Work instruction: Please write out the material below again, changing each "chart" to "graph" and keeping everything else the same. Leave the pictures out of your version.

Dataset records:

+-------+

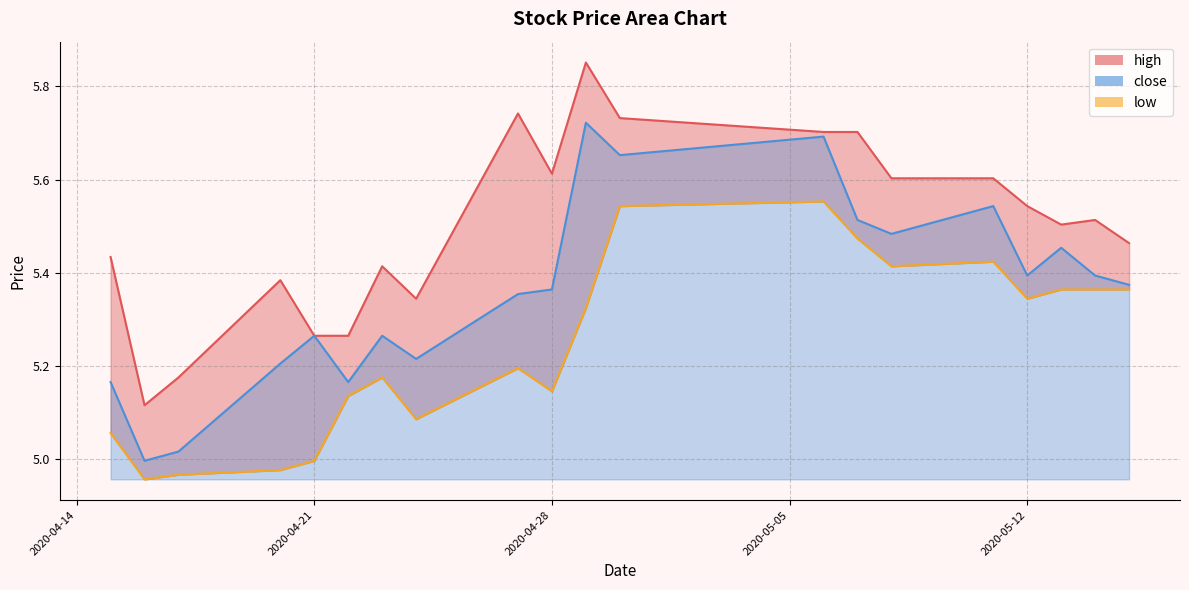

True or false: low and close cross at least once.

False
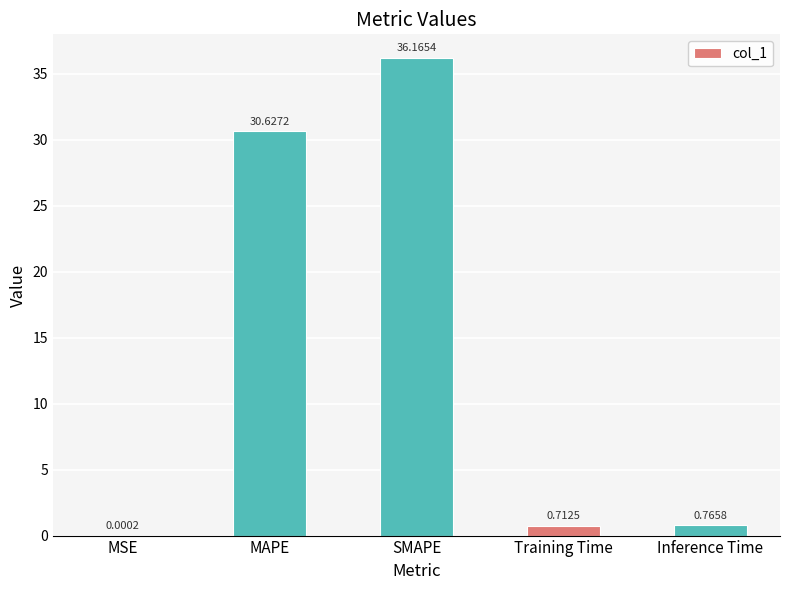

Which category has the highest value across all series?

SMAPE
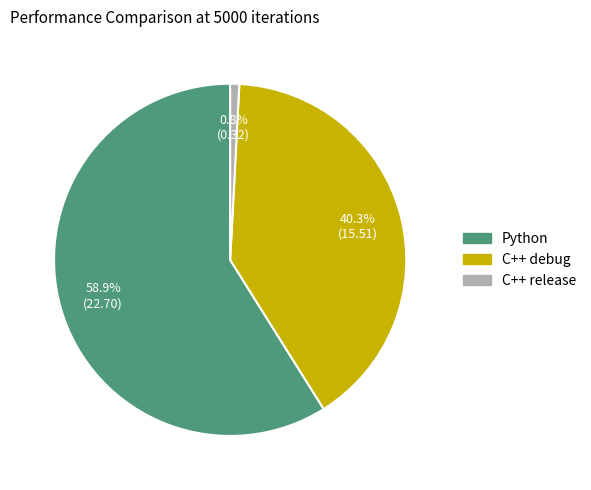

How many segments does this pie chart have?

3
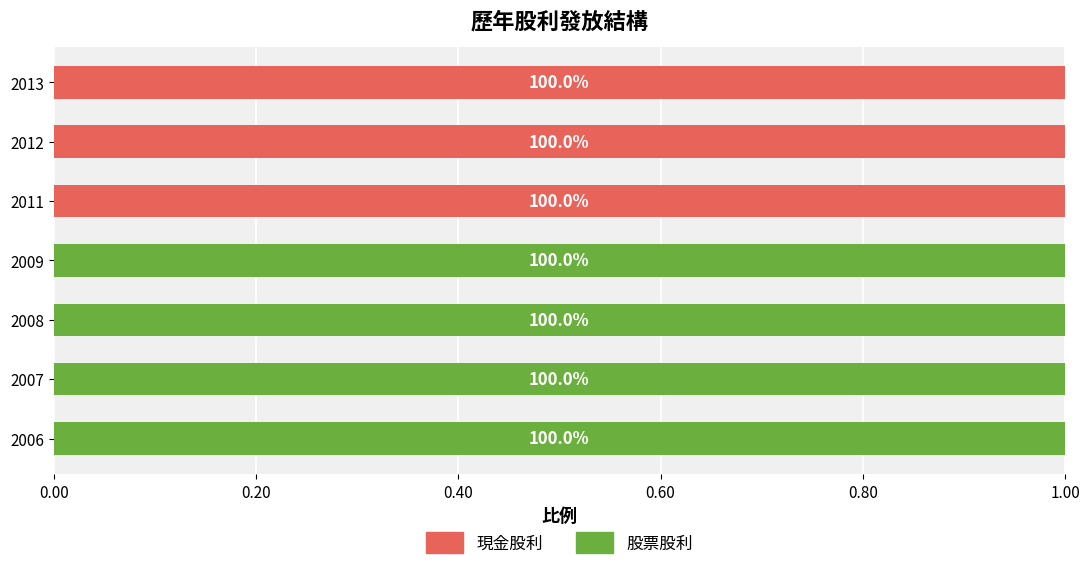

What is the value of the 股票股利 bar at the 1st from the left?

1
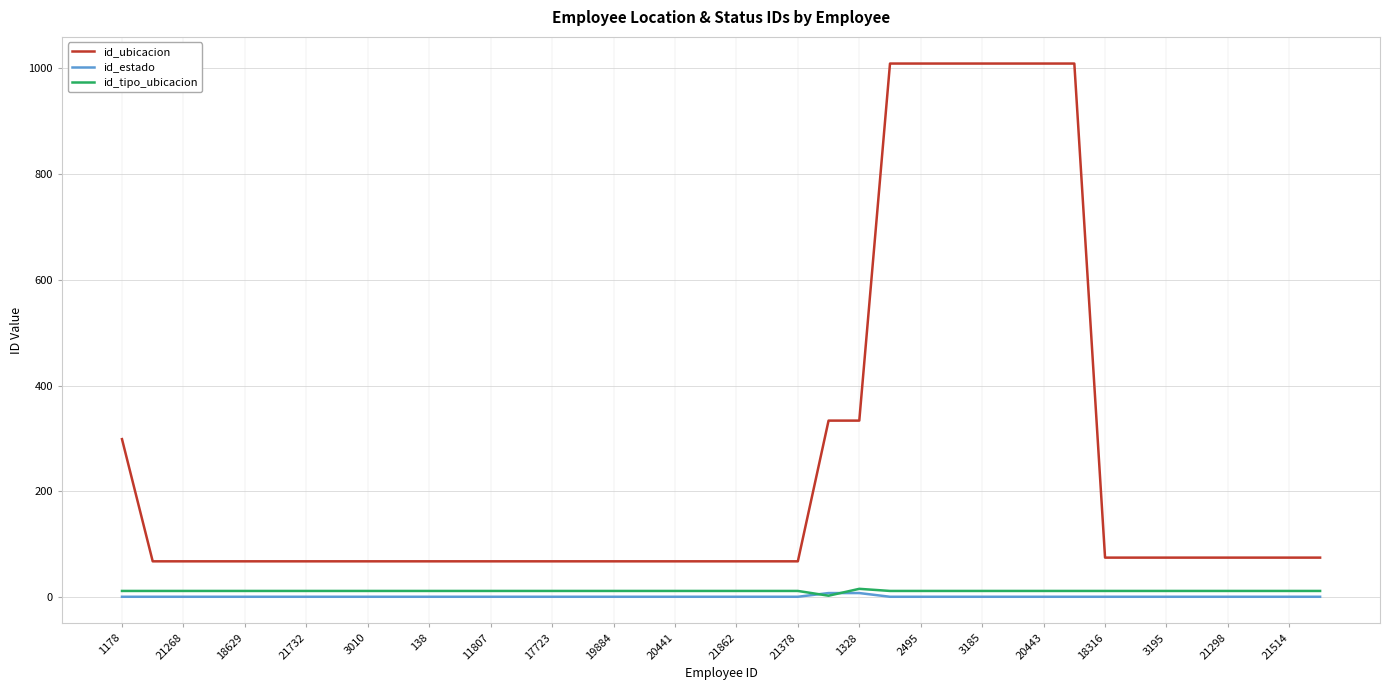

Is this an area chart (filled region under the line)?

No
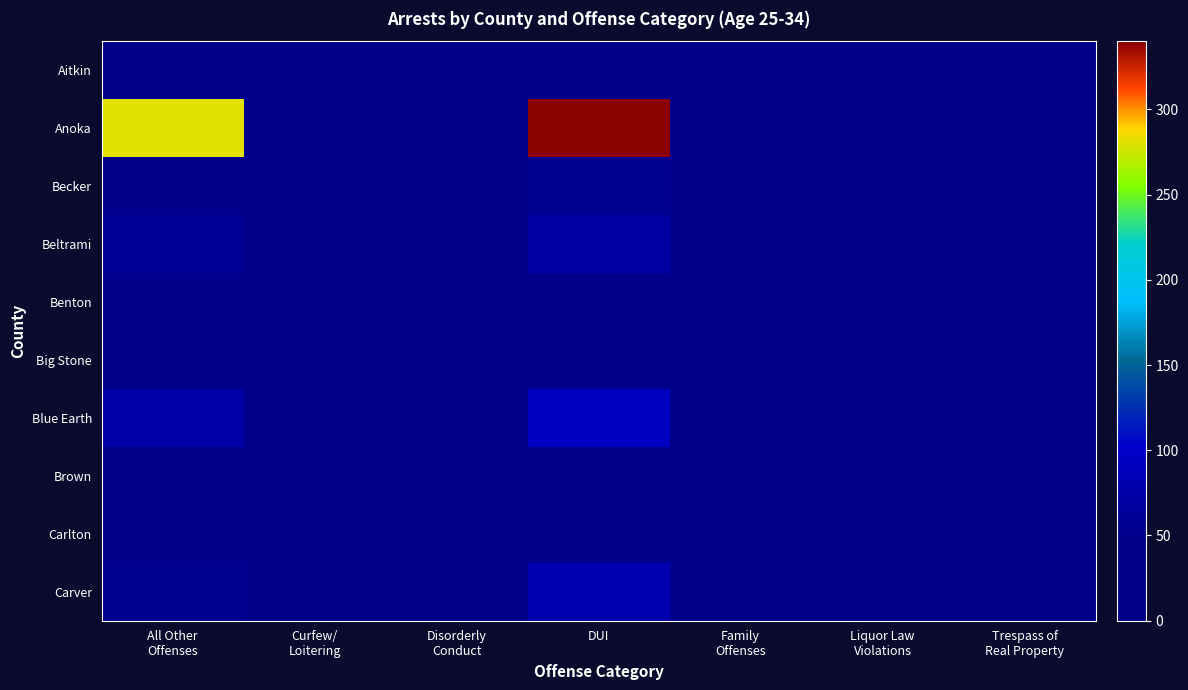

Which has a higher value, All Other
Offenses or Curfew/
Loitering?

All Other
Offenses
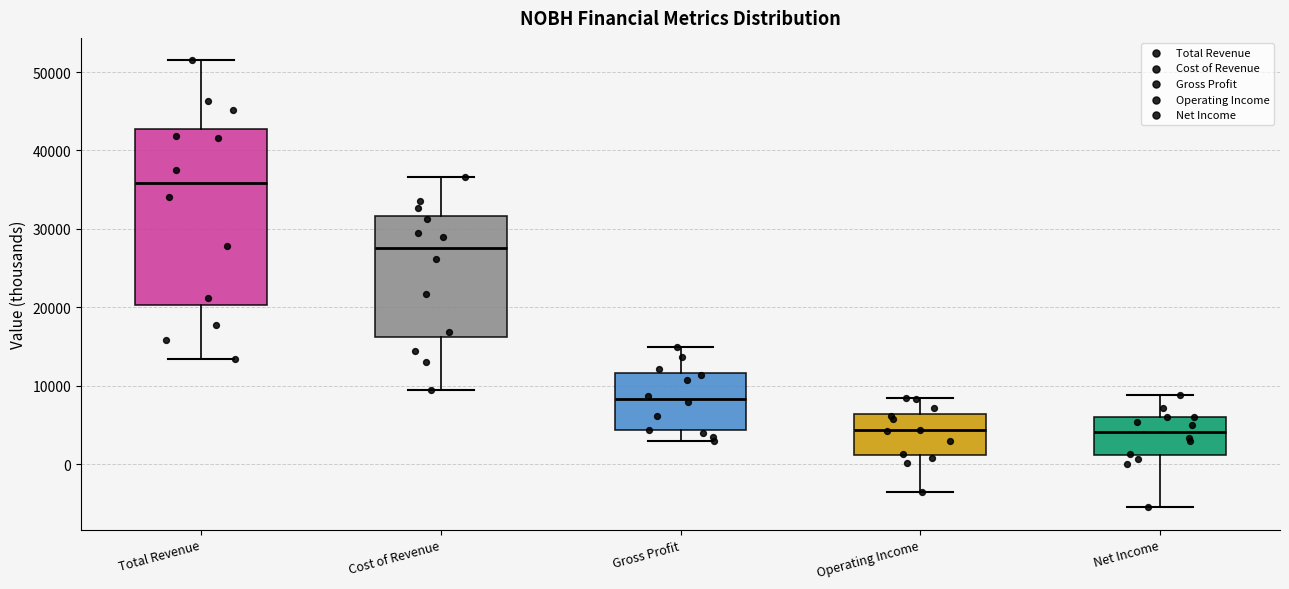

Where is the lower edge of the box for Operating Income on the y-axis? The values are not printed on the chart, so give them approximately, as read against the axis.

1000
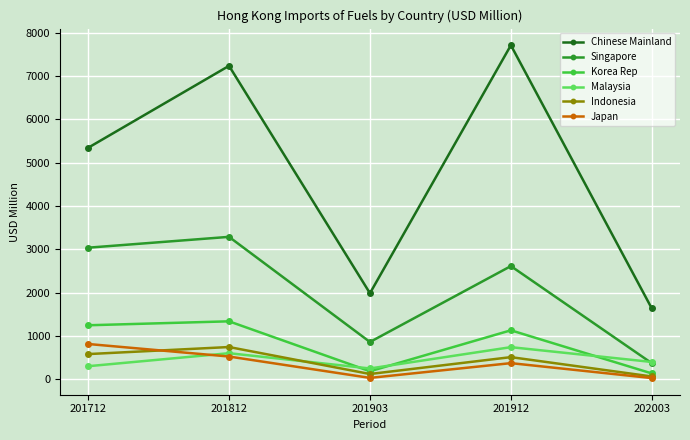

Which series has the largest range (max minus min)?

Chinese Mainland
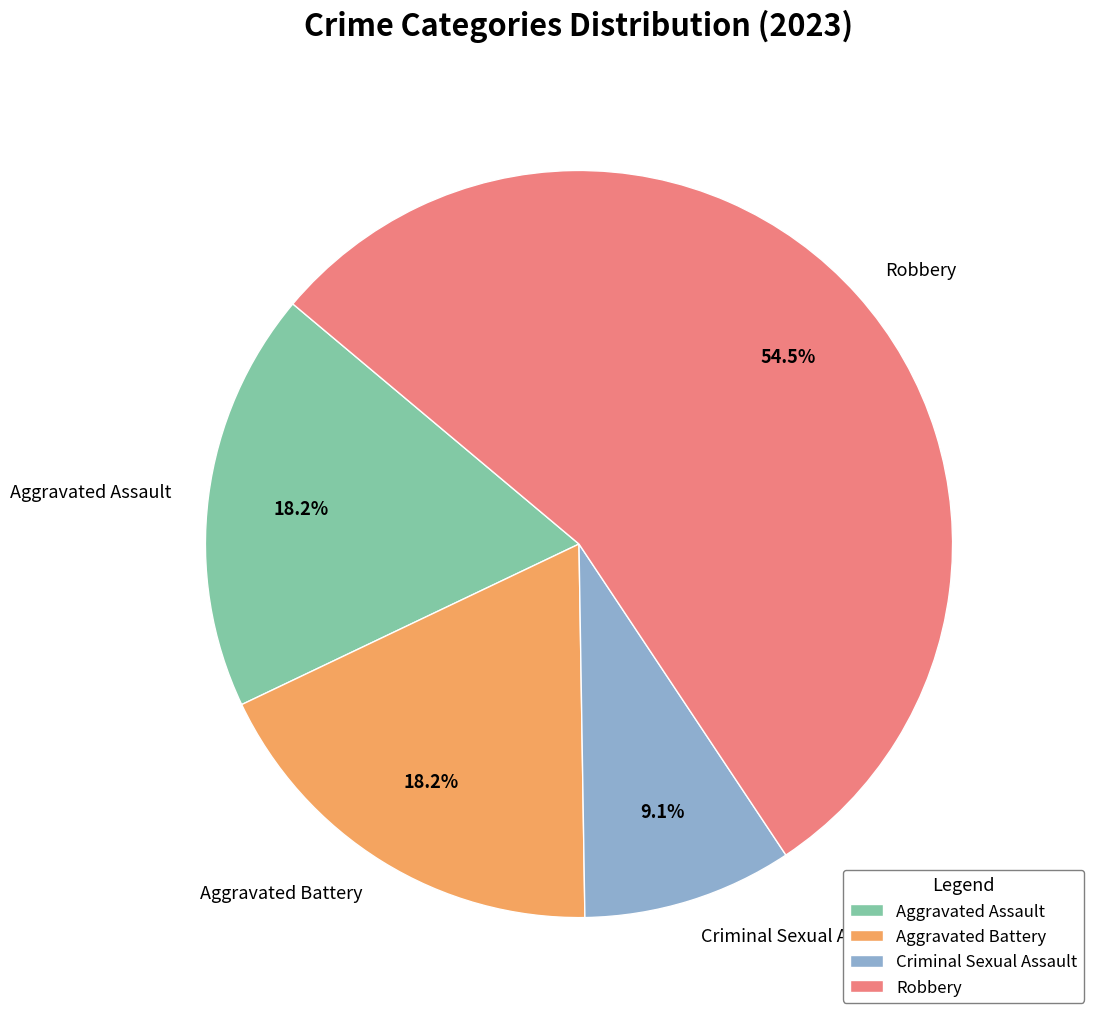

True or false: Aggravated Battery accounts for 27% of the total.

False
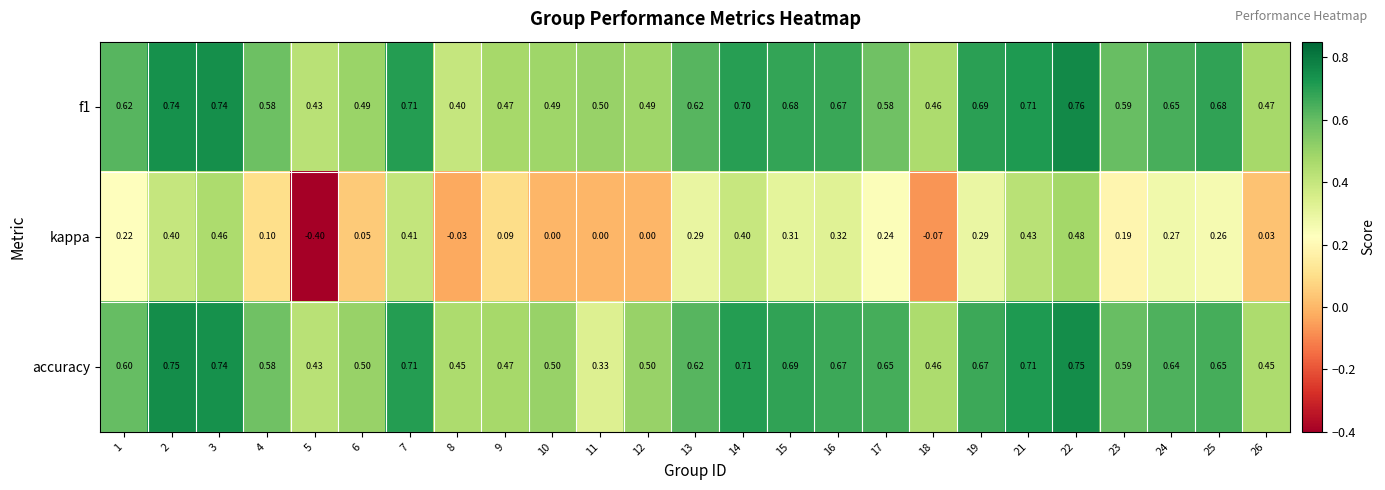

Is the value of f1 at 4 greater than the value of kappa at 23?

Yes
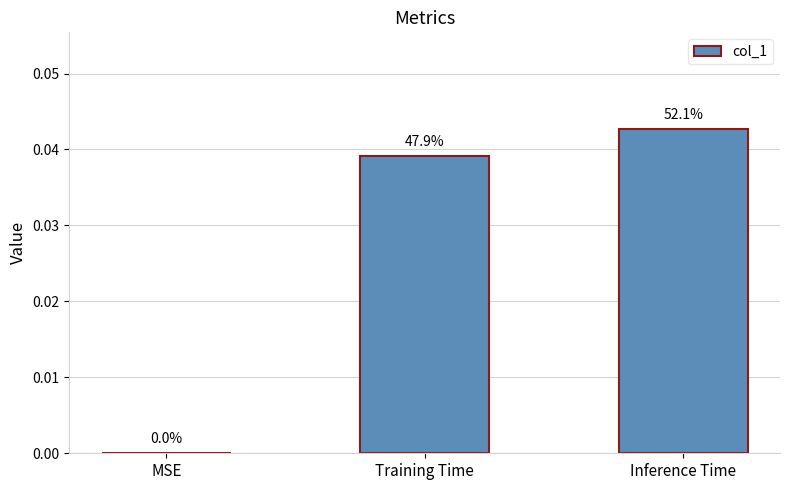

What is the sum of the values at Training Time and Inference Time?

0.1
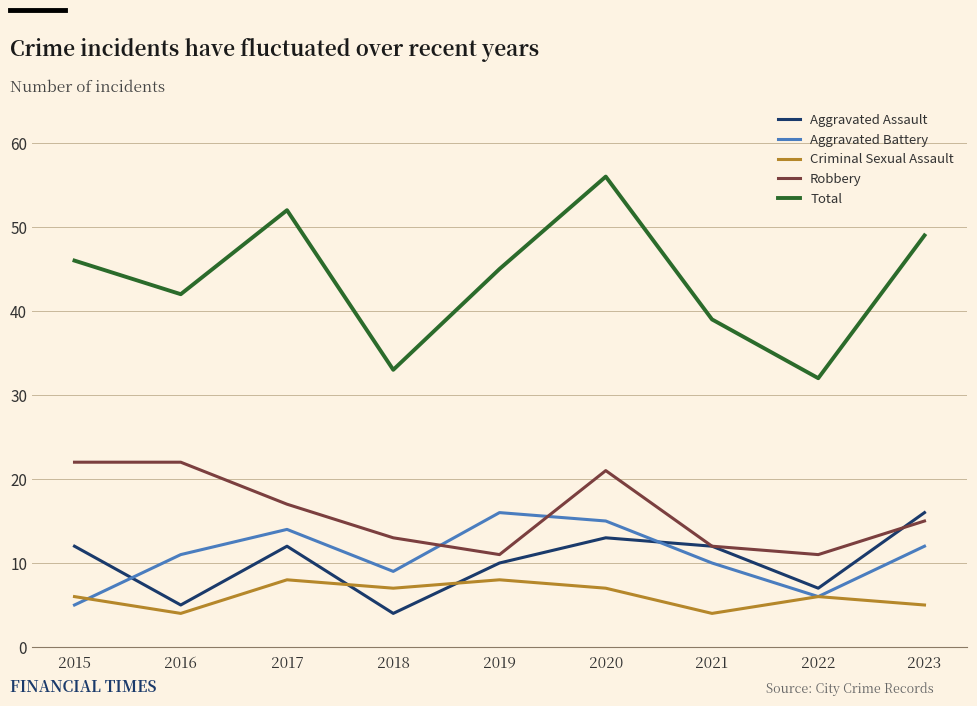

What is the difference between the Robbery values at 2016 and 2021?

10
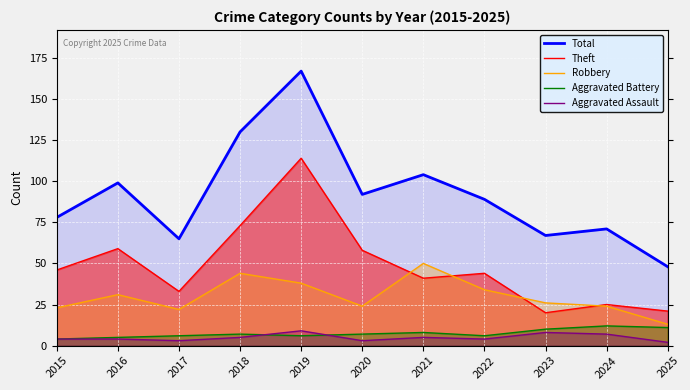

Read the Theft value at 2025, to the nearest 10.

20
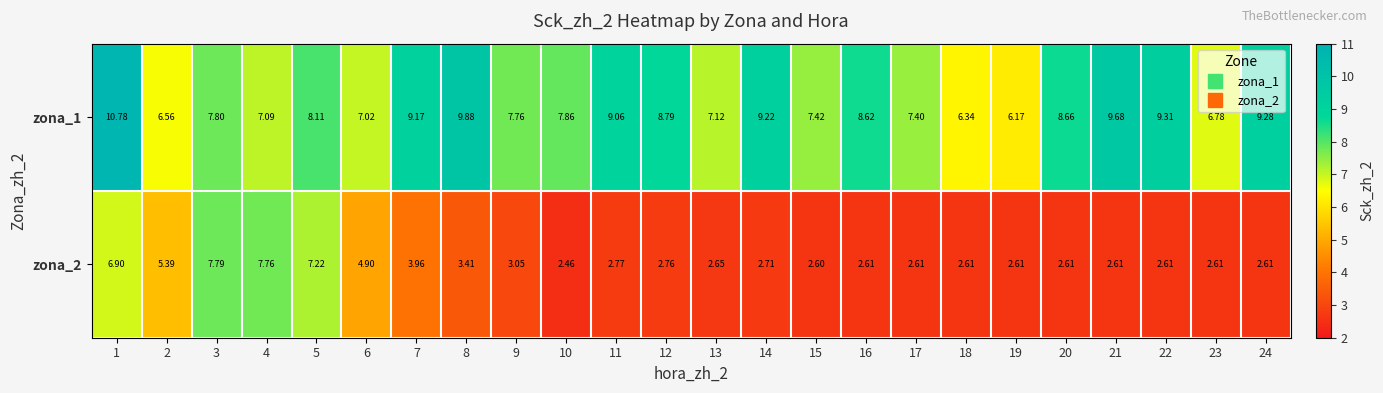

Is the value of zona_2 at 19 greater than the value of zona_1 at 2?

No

+-------+

Answer for this exercise:
True or false: low and close cross at least once.

False

Which category has the highest value across all series?

SMAPE

How many segments does this pie graph have?

3

What is the value of the 股票股利 bar at the 1st from the left?

1

Is this an area graph (filled region under the line)?

No

Which has a higher value, All Other
Offenses or Curfew/
Loitering?

All Other
Offenses

Where is the lower edge of the box for Operating Income on the y-axis? The values are not printed on the graph, so give them approximately, as read against the axis.

1000

Which series has the largest range (max minus min)?

Chinese Mainland

True or false: Aggravated Battery accounts for 27% of the total.

False

Is the value of f1 at 4 greater than the value of kappa at 23?

Yes

What is the sum of the values at Training Time and Inference Time?

0.1

What is the difference between the Robbery values at 2016 and 2021?

10

Read the Theft value at 2025, to the nearest 10.

20

Is the value of zona_2 at 19 greater than the value of zona_1 at 2?

No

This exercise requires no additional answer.